The United States Supreme Court on Monday heard oral arguments via phone in the matter of McGirt v. Oklahoma, a case with major ramifications for eastern Oklahoma.
Jimcy McGirt, a member of the Seminole Nation, was convicted of rape and other crimes in an Oklahoma court in 1997. In 2018, McGirt filed a motion arguing that state court was the wrong venue for his trial, as the crime was committed within the boundaries of Muscogee (Creek) Nation, which he claims is still a federally designated reservation and has never been ceded to the state of Oklahoma.
The court heard a similar case, Sharp v. Murphy, in 2019, but it never moved forward after Associate Justice Neil Gorsuch recused himself due to his prior involvement in the matter as a member of the Tenth Circuit Court of Appeals and the remaining eight justices are presumed to have deadlocked.
The likely deciding vote, Gorsuch on Monday asked whether practical concerns arising from the recognition of Muscogee (Creek) Nation jurisdiction in much of eastern Oklahoma, including Tulsa.
"I'd like to give you a chance to discuss it further, the argument that there are going to be terrible practical consequences that would follow from a ruling for your clients," Gorsuch asked Ian Gershengorn, counsel for the petitioners. "Just the on-the-ground difficulties we've heard about in administering Tulsa."
"How should that inform our analysis of an interpretation of a statute and a treaty?" Gorsuch asked.
"There will, of course, be consequences from the court's ruling, as there are from any of the court's rulings," Gershengorn said. "Those consequences are not trivial, but nor are they existential nor, indeed, overly serious."
"With respect to how [consequences] should influence the text, it should not affect the reading of the text," Gershengorn said. "The text is what the text is, and this court's job is to interpret it."
Riyaz Kanji, representing Muscogee (Creek) Nation, argued that the state of Oklahoma and the city of Tulsa are wrong to act as though losing this ruling would be apocalyptic.
"This is critical: if we prevail, state law does not evaporate in the reservation," Kanji said.
Associate Justice Samuel Alito asked Kanji about what would change for the roughly 90% of the population in the disputed area who are not Muscogee (Creek) Nation members.
"What would you say to those people if we decide this case in your favor? Won't they be surprised to learn that they are living on a reservation, and that they are now subject to laws imposed by a body that is not accountable to them in any way?" Alito asked.

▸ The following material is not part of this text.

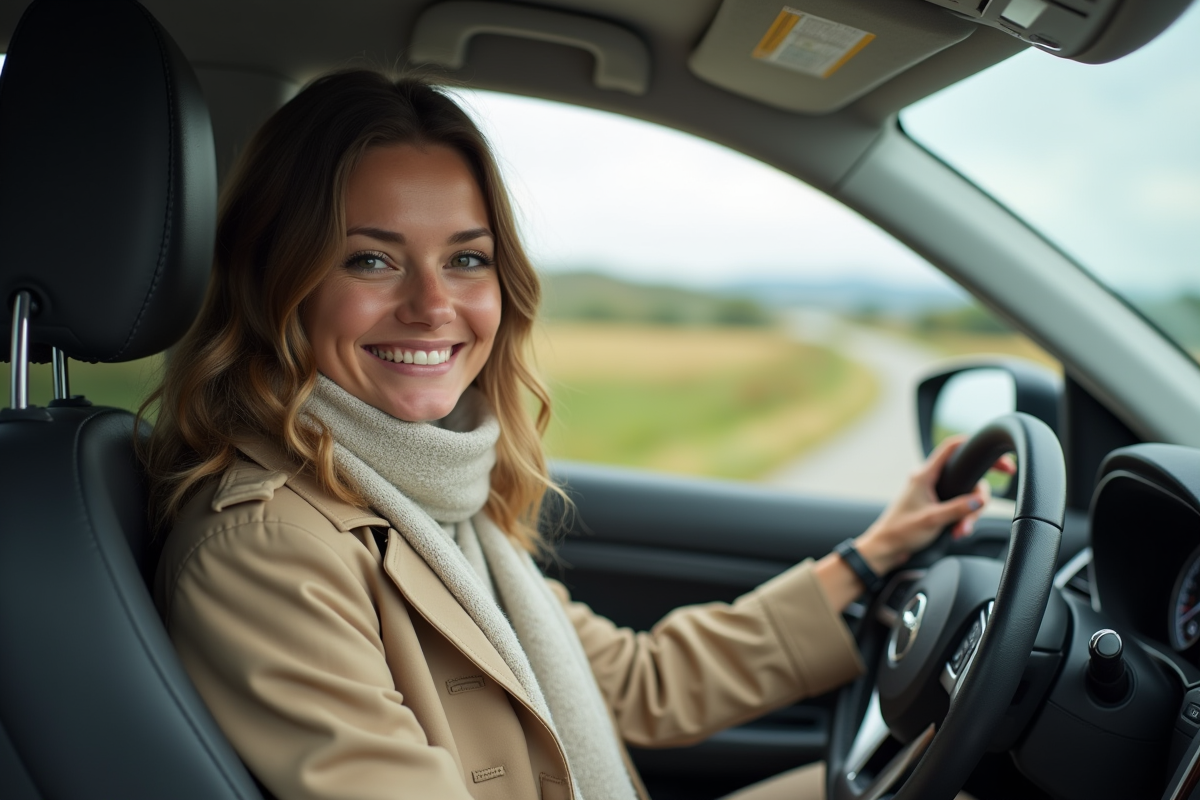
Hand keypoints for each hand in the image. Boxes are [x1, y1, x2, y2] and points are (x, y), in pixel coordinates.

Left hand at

"Very little will change for them, certainly very little to the bad will change for them," Kanji answered. "They will largely remain subject to state law."
"They will benefit in significant ways from reservation status," Kanji said. "Justice [Stephen] Breyer asked a question at the last argument about the Tulsa businessman. Well, that businessman could wake up the day after the argument and qualify for enterprise grants attached to reservation status."
The state of Oklahoma, represented by Solicitor General Mithun Mansinghani, was joined by the federal government, represented by Deputy U.S. Solicitor General Edwin Kneedler, in arguing against the government's case.
"Oklahoma has jurisdiction over the eastern half of the state because it never was reservation land, and it's certainly not reservation land today," Mansinghani said.
One of Oklahoma's arguments was that the criminal justice system would be put in turmoil with a change in how jurisdictions are determined.
"We have currently over 1,700 inmates whose crimes were committed in the former Indian territory who identify as Native American," Mansinghani said. "So the state, presumptively, would not have jurisdiction over those people and have to release them."
"And that is probably half the actual number, because it doesn't include crimes committed against Indians, which the state would not have jurisdiction over," Mansinghani said. "So we're talking here about, potentially, over 3,000 inmates we may have to turn over."
"As far as practical things, yes, we're going to try to work with the tribes as much as we can, regardless of how this decision comes out," Mansinghani said. "We work with the tribes on a day-to-day basis in doing a lot of great things in the state of Oklahoma."
It remains unclear when the court will issue a ruling in the case. The case is one of the first the court has heard so far via teleconference and broadcast live, a measure implemented due to the coronavirus pandemic.